Probabilistic Circuits

Probabilistic Circuits#

Unifying Probabilistic Modeling: There are various formalisms used for tractable probabilistic models. Probabilistic circuits offer a general and unified framework that can encompass these diverse approaches. This fosters a more cohesive understanding and facilitates advancements in the field. The main resource for this section is [CVVdB20].

Units#

Probabilistic Circuits describe computational graphs that can be used to represent probability distributions. The computational graphs are used to analyze the cost of answering queries.

Formally,

Definition 15 (Probabilistic Circuit)

A probabilistic circuit (PC) defined over variables $X$ is represented by a parameterized Directed Acyclic Graph (DAG) with a single root node $n_r$. Every leaf node in the DAG represents an input node that defines a primitive distribution over some variable $x \in X$. Every inner node $n$ is either a sum node or a product node, which merges the distributions encoded by its children, denoted $ch(n)$, to construct more complex distributions. The distribution represented by every node is defined recursively as:

\[\begin{align*} p_n(x) := \begin{cases} f_n(x) & \text{n is an input node,}\\ \prod_{c \in ch(n))} p_c(x) & \text{n is a product node }\\ \sum_{c \in ch(n))} \theta_{c, n} \cdot p_c(x) & \text{n is a sum node.} \end{cases} \end{align*}\]

where $f_n(x)$ is an univariate input distribution (e.g., Gaussian, Categorical), and $\theta_{n,c}$ denotes the parameter corresponding to edge $(n, c)$. Intuitively, sum nodes model mixtures of their input distributions, which require the mixture log_weights to be in the probability simplex: $\sum_{c \in ch(n)} \theta_{n,c} = 1$ and $\forall c \in ch(n), \theta_{n,c} \geq 0$. And product nodes build factorized distributions over their inputs. The size of a PC, denoted $|p|$, is the number of edges in its DAG. [LAB24]

Properties#

The cost of calculating the quantities described in Queries can now be described with respect to properties of the units in the circuit. While [CVVdB20] describes and proofs these properties in detail, I will give a brief overview here.

Decomposability#

Whenever a query requires an integral decomposability is the most important property. Before we look at this property, we have to define the scope of a unit.

Definition 16 (Scope)

Let $C = (G, \theta)$ be a PC with variables $X$. The computational graph $G$ is equipped with a scope function $\phi$ which associates to each unit $n \in G$ a subset of $X$, i.e., $\phi(n) \subseteq X$. For each non-input unit $$ n \in G, \phi(n) = \bigcup_{c \in ch(n)} \phi(c) $$. The scope of the root of $C$ is $X$. [CVVdB20]

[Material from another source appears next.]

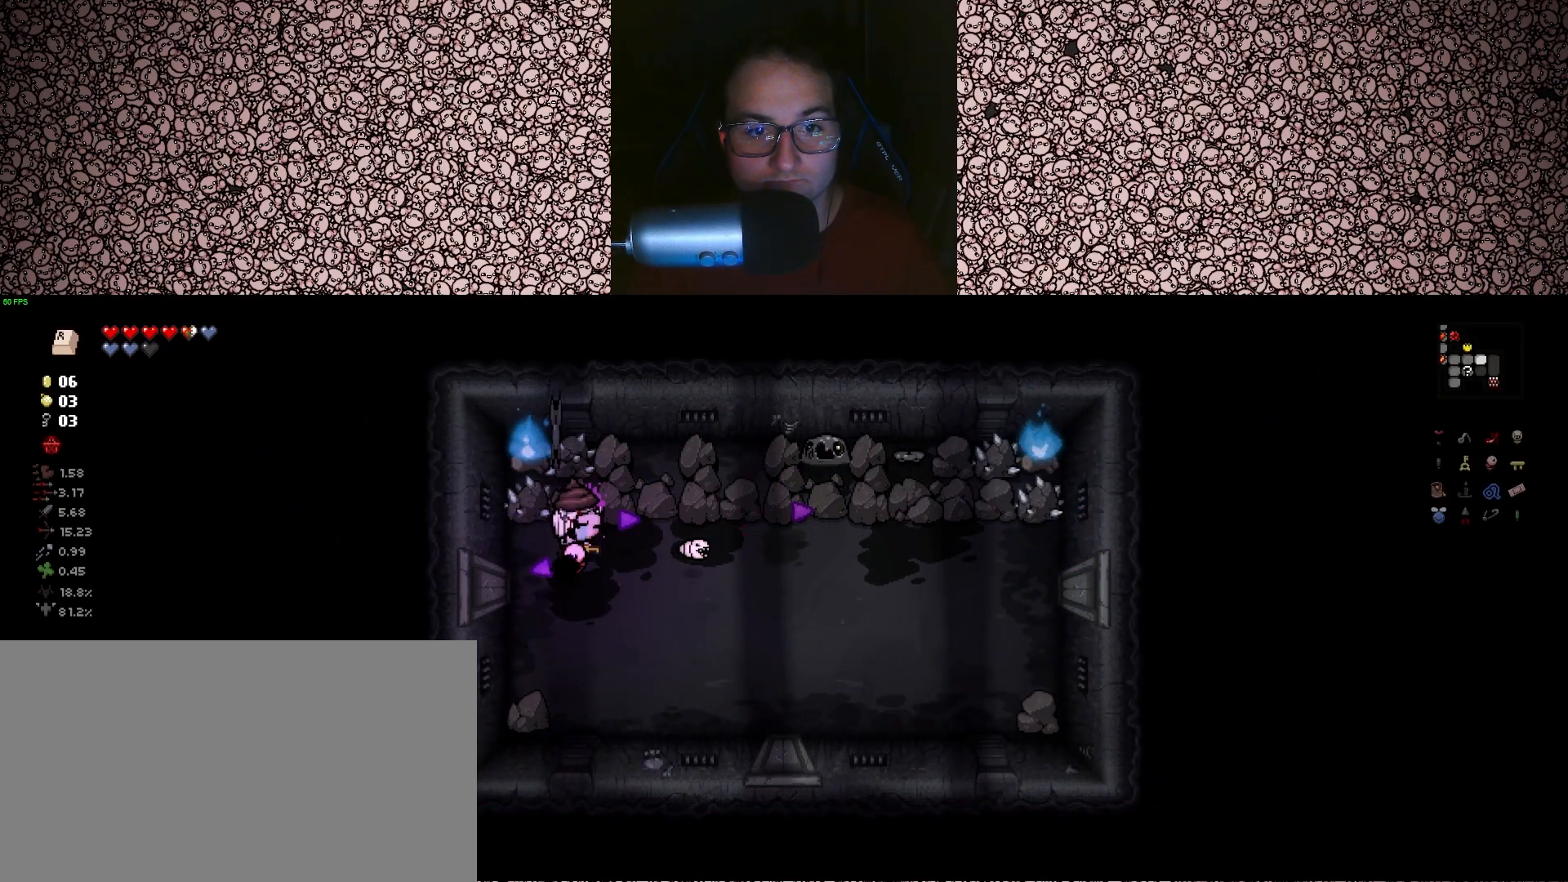
{"keys": ["d", "right", "s"], "events": [[17, "d", "down"], [367, "s", "down"]]}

Intuitively, the scope of a unit is all variables that are involved in the computation of the unit.

Definition 17 (Decomposability)

A product node $n$ is decomposable if the scopes of its input units do not share variables: $$ \phi(c_i) \cap \phi(c_j) = \emptyset, \forall c_i, c_j \in ch(n), i \neq j. $$

A PC is decomposable if all of its product units are decomposable. [CVVdB20]

Next to decomposability being very important, it is also very restrictive and forbids the use of something like a linear layer.

Decomposability is necessary the factor rule

\[ \int \int p_1(x) \cdot p_2(y) dx dy = \int p_1(x) dx \cdot \int p_2(y) dy \]

only applies if the functions do not share variables.

If they do, a haunting formula from your calculus class will come back to you

\[ \int u(x) \cdot v(x) dx = \int u(x) dx \cdot \int v(x) dx + \int u'(x) \cdot v'(x) dx. \]

Using the $uv$ substitution is often intractable and requires the use of numerical methods or unbounded many nested substitutions. You perhaps remember the problems in figuring out the correct substitution and the resulting mess of terms from your studies of calculus.
Hence, decomposability is necessary for the queries Marginal Distributions, Conditionals and Moments.

Smoothness#

The next important but less severe property is smoothness.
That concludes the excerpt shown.